Los elementos juegan un papel alusivo en cada relato. A veces lo que predomina es el agua (“Murmullo de sábanas”, “La carta”), otras el fuego (“Aquelarre”), otras la luz y la sombra (“La estrella”, “La última sombra”). Los cuentos en general pueden dividirse según la dupla claridad/oscuridad, lo cual no exige que transcurran de día o de noche. Hay sobreentendidos, los cuales circulan dentro de cada relato, que permiten apreciar el amor y el desamor entre los personajes, entre aquellos que están más cerca o más lejos de encontrar su rumbo, el sentido a sus vidas. La voz es un factor crucial en el armado de los cuentos, ya que se presenta bajo la forma de silencios, secretos y murmullos. Toda palabra encierra otro sentido no dicho pero aprehensible.
La antología culmina con dos textos cortos: “Cae la tarde en el Jardín Japonés” y “Otra Balada de otoño”. La autora escoge esos momentos finales para desplegar, como al comienzo, su veta poética (en prosa en el primer caso, en verso en el segundo). Destaca, como en otros casos, la descripción de un paisaje familiar y la cadencia rítmica de lo breve, metáfora de lo fugaz.
En este libro, Otsubo abre una persiana para ver más allá de los actos cotidianos, de los ritos mundanos, para apreciar nuevos significados. A veces, el vidrio estará limpio y todo se verá de manera nítida; otras, estará empañado y habrá que limpiar con la manga de una prenda para ver más allá de las palabras y los gestos.
Referencia bibliográfica:Otsubo, María Claudia (2008), Mujeres al sol, sábanas al viento. Buenos Aires: Grupo Editor Latinoamericano, pp. 95.

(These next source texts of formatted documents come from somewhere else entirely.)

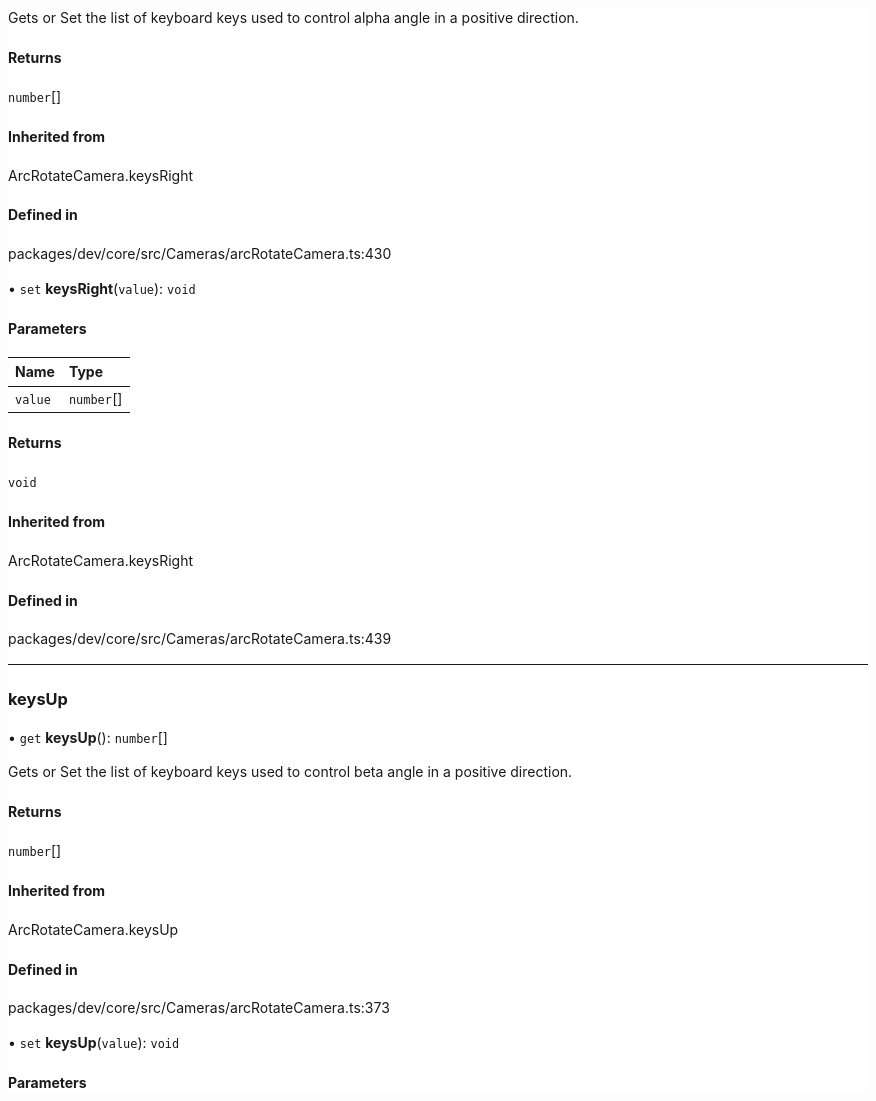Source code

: Gets or Set the list of keyboard keys used to control alpha angle in a positive direction.

#### Returns

`number`[]

#### Inherited from

ArcRotateCamera.keysRight

#### Defined in

packages/dev/core/src/Cameras/arcRotateCamera.ts:430

• `set` **keysRight**(`value`): `void`

#### Parameters

| Name | Type |
| :------ | :------ |
| `value` | `number`[] |

#### Returns

`void`

#### Inherited from

ArcRotateCamera.keysRight

#### Defined in

packages/dev/core/src/Cameras/arcRotateCamera.ts:439

___

### keysUp

• `get` **keysUp**(): `number`[]

Gets or Set the list of keyboard keys used to control beta angle in a positive direction.

#### Returns

`number`[]

#### Inherited from

ArcRotateCamera.keysUp

#### Defined in

packages/dev/core/src/Cameras/arcRotateCamera.ts:373

• `set` **keysUp**(`value`): `void`

#### Parameters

[1]Diego Hernán Rosain (Argentina, 1991) es Licenciado y Profesor Normal y Superior en Letras por la Universidad de Buenos Aires (FFyL-UBA). Es adscripto a la cátedra de Teoría y Análisis Literario “C” a cargo de la Prof. Silvia Delfino con el proyecto titulado “Traicionar la tradición. Usos y funciones de las herencias y legados culturales en la producción crítica y literaria de Héctor Libertella” dirigido por la Prof. Guadalupe Maradei. Es miembro activo de la Red Iberoamericana de Investigadores en Anime y Manga (RIIAM). Es socio de la Asociación Latinoamericana de Estudios de Asia y África – Sección Argentina (ALADAA Argentina). Sus temas de investigación son la literatura argentina del siglo XX, por un lado, y los cruces entre canon literario universal y manga, por el otro. Ha publicado artículos en revistas como Puesta en Escena, Exlibris, BADEBEC, Orbis Tertius, Luthor, Cuadernos de Cómic y Trazos. Actualmente está preparando su proyecto de doctorado sobre Héctor Libertella y la tradición.